Source records →

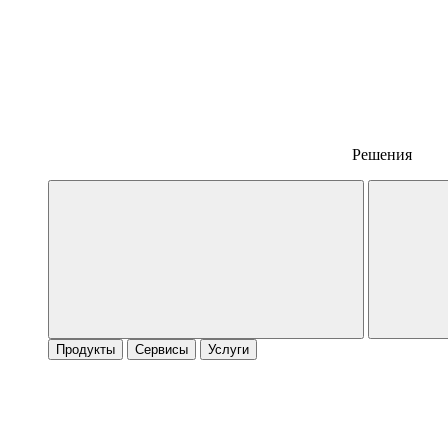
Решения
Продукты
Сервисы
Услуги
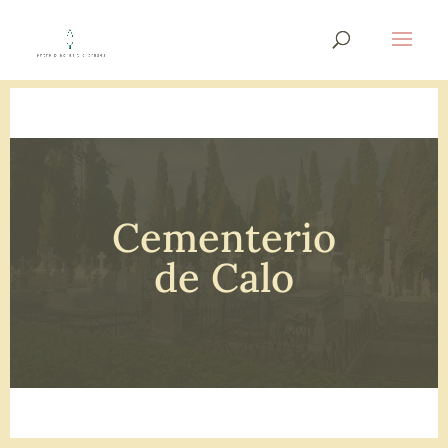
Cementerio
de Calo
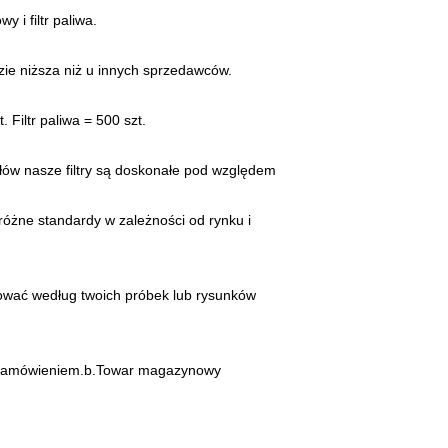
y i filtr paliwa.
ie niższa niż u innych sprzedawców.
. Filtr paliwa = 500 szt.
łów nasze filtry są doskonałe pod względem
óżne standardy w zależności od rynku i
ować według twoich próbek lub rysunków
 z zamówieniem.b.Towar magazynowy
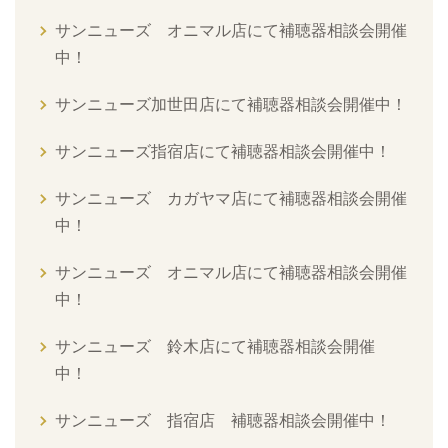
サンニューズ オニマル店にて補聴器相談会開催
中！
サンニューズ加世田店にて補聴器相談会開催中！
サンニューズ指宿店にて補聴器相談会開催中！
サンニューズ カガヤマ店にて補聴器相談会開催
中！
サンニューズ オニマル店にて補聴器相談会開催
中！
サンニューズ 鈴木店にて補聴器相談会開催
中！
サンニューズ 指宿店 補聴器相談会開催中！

---

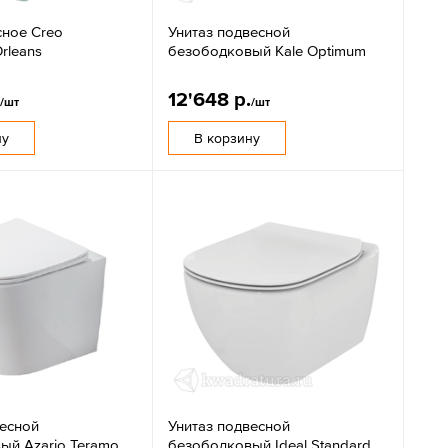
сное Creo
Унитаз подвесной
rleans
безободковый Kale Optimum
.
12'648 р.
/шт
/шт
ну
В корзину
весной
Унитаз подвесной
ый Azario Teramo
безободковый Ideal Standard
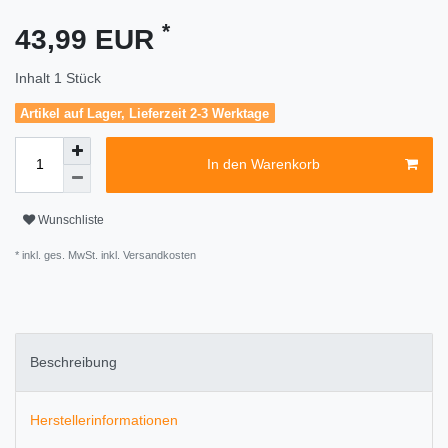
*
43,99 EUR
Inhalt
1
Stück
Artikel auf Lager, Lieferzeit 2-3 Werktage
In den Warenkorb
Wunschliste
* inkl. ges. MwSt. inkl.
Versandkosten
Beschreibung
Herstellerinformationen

PROBLEM TO WORK ON → Spot every line in the entries that includes the word "безободковый", and copy each one out.

REPLY →
безободковый Kale Optimum
безободковый Ideal Standard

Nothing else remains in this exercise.